Sunday, November 6, 2011
There Be Method in My Madness
Mother enjoyed elocution lessons. She learned to enunciate and emote while reading the noble words of others. She never lost her ability to mesmerize her listeners until she lost the power of speech. Oh, she can still say words, but she rarely finishes a sentence and often introduces a letter that does not belong. For example, after the doctor put her on two medicines for Alzheimer’s, she complained of being dinzee rather than dizzy. When asked to write her own name, she has to be coaxed, and even then, she may skip a letter or be unable to form it on paper.
These deficits in her late 70s and early 80s do not detract from the formidable speaker she once was, prone to making pronouncements that proved memorable. For example, when questioned about her requirements or the process she expected me to complete, she turned politician. In other words, she changed the subject—or so it seemed to me. She said curtly, There’s method in my madness, an answer that never failed to shut me up. Many years later, when I read Hamlet for the first time, I realized that Mother had read the same dialogue and integrated Polonius’ observation into her own perceptions, advising me and anyone else that what may appear to be nonsensical may prove to have a logic and order behind it.

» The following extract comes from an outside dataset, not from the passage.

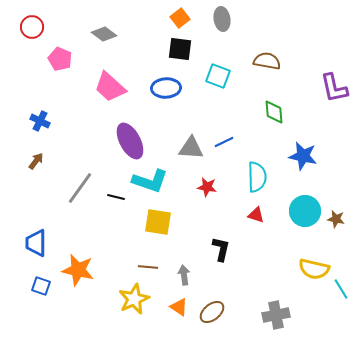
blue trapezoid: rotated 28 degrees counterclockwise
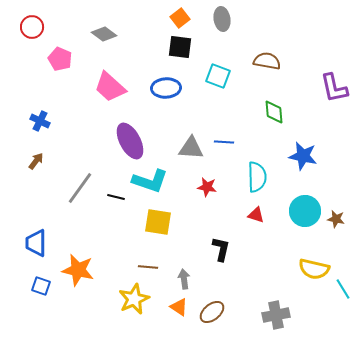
black square: moved 2 px up
blue line: rotated 30 degrees clockwise
gray arrow: moved 4 px down
cyan line: moved 2 px right
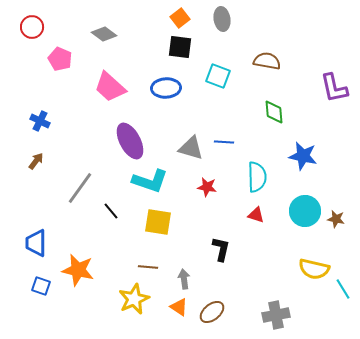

I also remember her act when I grew suspicious about a new medicine or anything strange. She’d tease me, usually squinting to examine me as if I were a bug under glass. Then she’d set one finger into motion trying to entice me with Welcome to my parlor. Now I ask you: what would you think? I had no idea what a parlor was or what she had in mind. Her joke failed to reassure me, and I remain timid about many things.
But Mother continued, prone to spout advice in fine tones and high language, saying
· You cannot pluck roses without fear of thorns.
· No man e’er was glorious, who was not laborious.
· Three may keep a Secret, if two of them are dead.
· I have to live with myself and so / I want to be fit for myself to know.
No one else, including my teachers, spoke as Mother did and so, for many years, I thought she was odd. Only later, when I became a reader of the same authors—Shakespeare, Howitt, Franklin, and Guest—did I realize how much Mother remembered from her elocution lessons and how she had applied the language of poetry to the ordinary, everyday business of living. I saw that adding beautiful expression illuminated the mundane.
Once, when I knelt beside a student’s desk to help her, I lost my balance and began to totter backward. She reached out her hand and grabbed mine as I flailed for support. From my mouth came Blanche Dubois by way of Tennessee Williams: I’ve always depended upon the kindness of strangers. Standing again, my feet firmly beneath me, I saw the look upon my students’ faces; it said, “Daft. She’s utterly daft,” and I smiled. I knew how Mother felt. There is great fun to be had in repeating great words and even more fun in befuddling young listeners who will, in the end, rise to the challenge and understand. Thanks, Mom.